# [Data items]
########
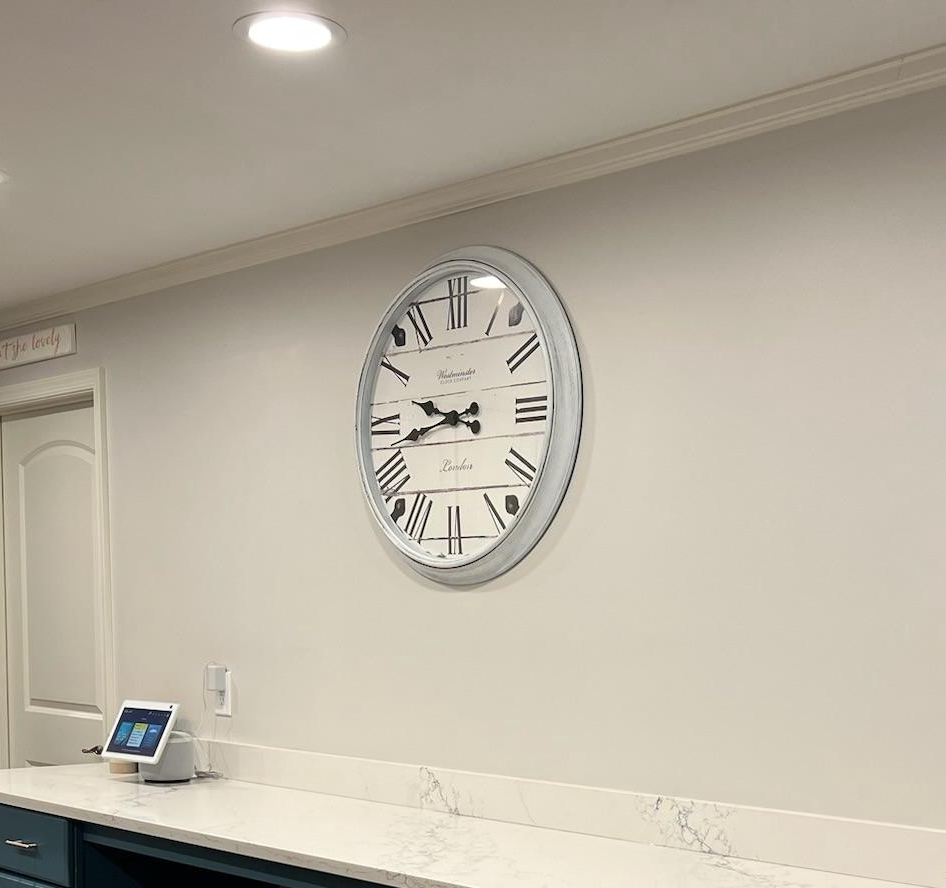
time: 9:42
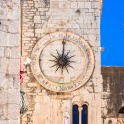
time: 9:01
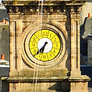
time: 6:37
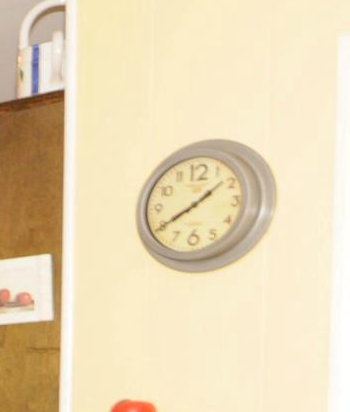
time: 1:39
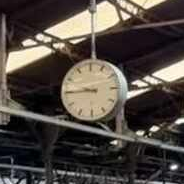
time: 9:45
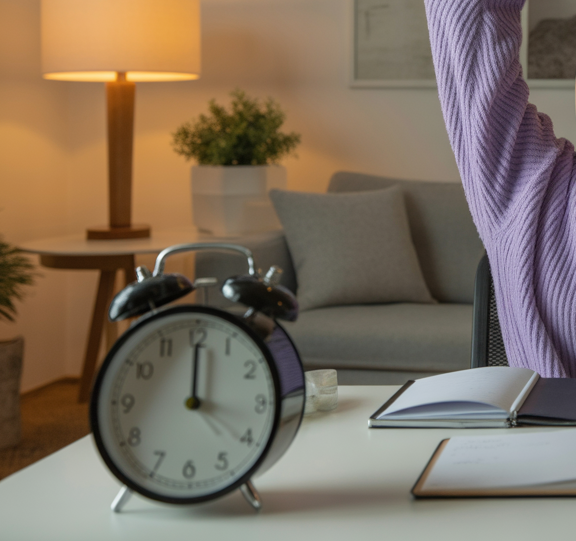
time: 12:00
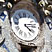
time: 4:13
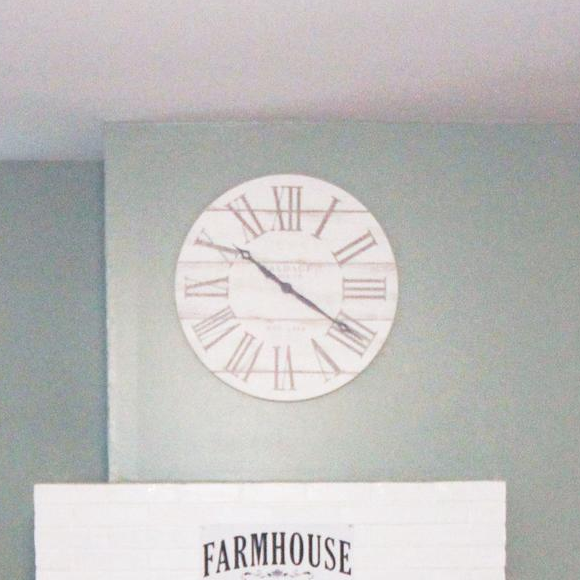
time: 10:20
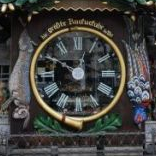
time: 12:49
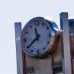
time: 11:39
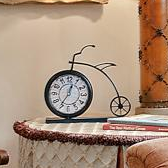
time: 12:34
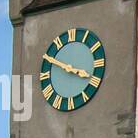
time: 3:49
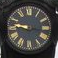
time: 9:15
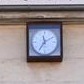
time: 11:35
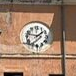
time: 1:47
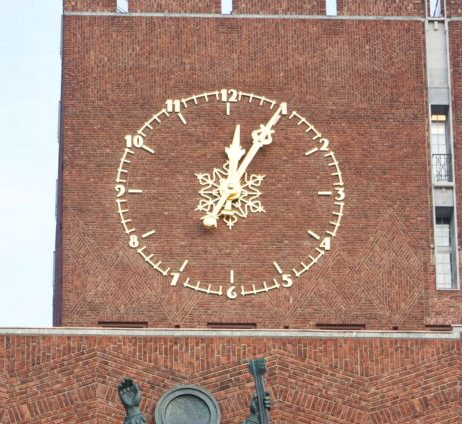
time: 12:04
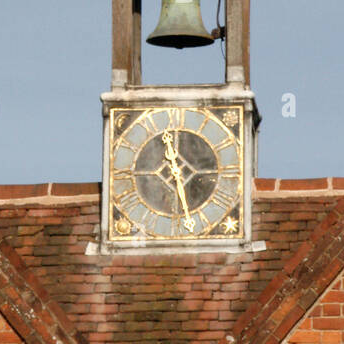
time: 11:28
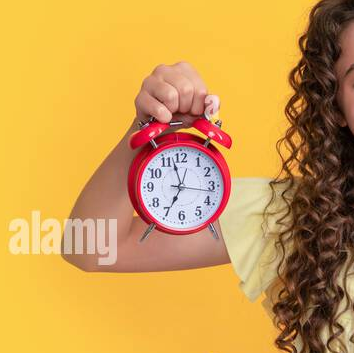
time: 6:57
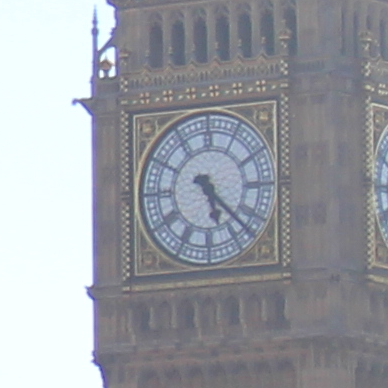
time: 5:22
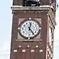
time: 12:24
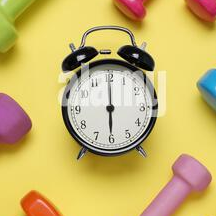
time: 6:00
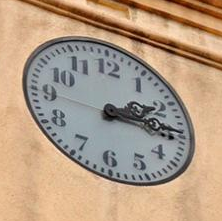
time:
########
# [DIRECTION]
Arrange the time lines from every one of the records above as a numbered list, skipping blank lines. Leave the picture lines out of your answer.

# [ANSWER FOR THE TASK]
1. time: 9:42
2. time: 9:01
3. time: 6:37
4. time: 1:39
5. time: 9:45
6. time: 12:00
7. time: 4:13
8. time: 10:20
9. time: 12:49
10. time: 11:39
11. time: 12:34
12. time: 3:49
13. time: 9:15
14. time: 11:35
15. time: 1:47
16. time: 12:04
17. time: 11:28
18. time: 6:57
19. time: 5:22
20. time: 12:24
21. time: 6:00
22. time:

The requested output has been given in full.